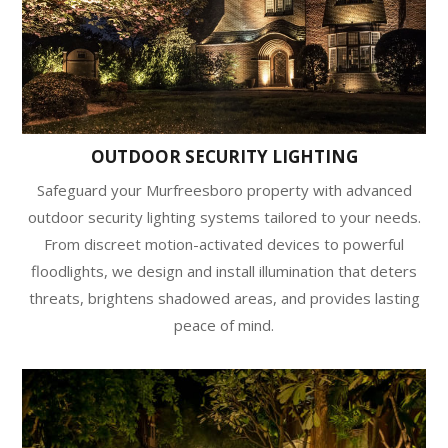
OUTDOOR SECURITY LIGHTING
Safeguard your Murfreesboro property with advanced
outdoor security lighting systems tailored to your needs.
From discreet motion-activated devices to powerful
floodlights, we design and install illumination that deters
threats, brightens shadowed areas, and provides lasting
peace of mind.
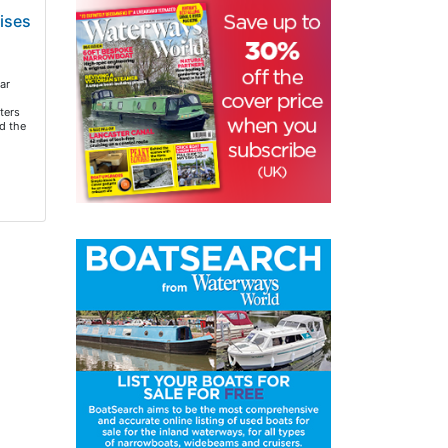
ises
ar
ters
d the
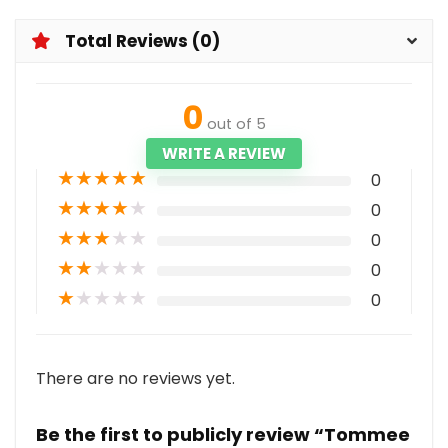
Total Reviews (0)
0
out of 5
WRITE A REVIEW
★
★
★
★
★
0
★
★
★
★
★
0
★
★
★
★
★
0
★
★
★
★
★
0
★
★
★
★
★
0
There are no reviews yet.
Be the first to publicly review “Tommee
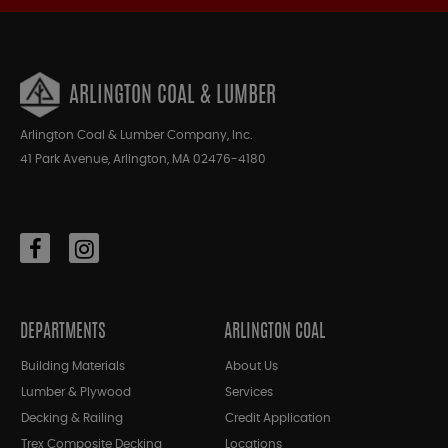
ARLINGTON COAL & LUMBER
Arlington Coal & Lumber Company, Inc.
41 Park Avenue, Arlington, MA 02476-4180
DEPARTMENTS
ARLINGTON COAL
Building Materials
About Us
Lumber & Plywood
Services
Decking & Railing
Credit Application
Trex Composite Decking
Locations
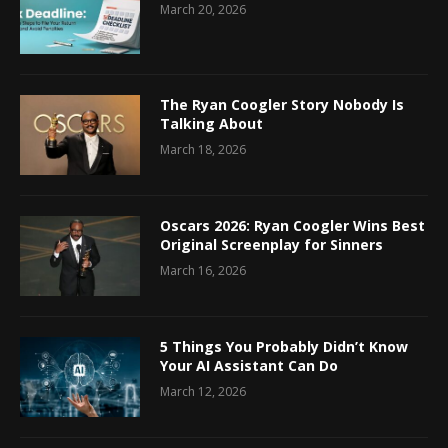
March 20, 2026
The Ryan Coogler Story Nobody Is
Talking About
March 18, 2026
Oscars 2026: Ryan Coogler Wins Best
Original Screenplay for Sinners
March 16, 2026
5 Things You Probably Didn’t Know
Your AI Assistant Can Do
March 12, 2026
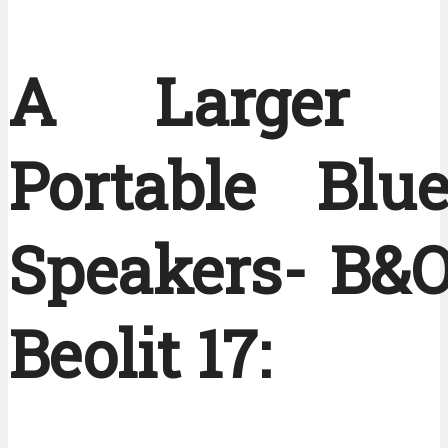
A Larger S
Portable Blue
Speakers- B&O
Beolit 17:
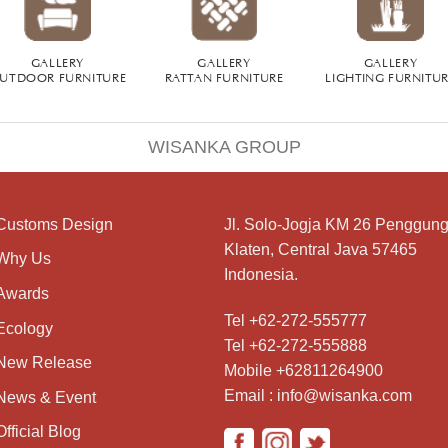
GALLERY
GALLERY
GALLERY
UTDOOR FURNITURE
RATTAN FURNITURE
LIGHTING FURNITU
WISANKA GROUP
Customs Design
Jl. Solo-Jogja KM 26 Penggung
Klaten, Central Java 57465
Why Us
Indonesia.
Awards
Tel +62-272-555777
Ecology
Tel +62-272-555888
New Release
Mobile +62811264900
Email : info@wisanka.com
News & Event
Official Blog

====

Exercise prompt. In the entries, find every line holding "FURNITURE" and copy it.

Solved exercise.
UTDOOR FURNITURE
RATTAN FURNITURE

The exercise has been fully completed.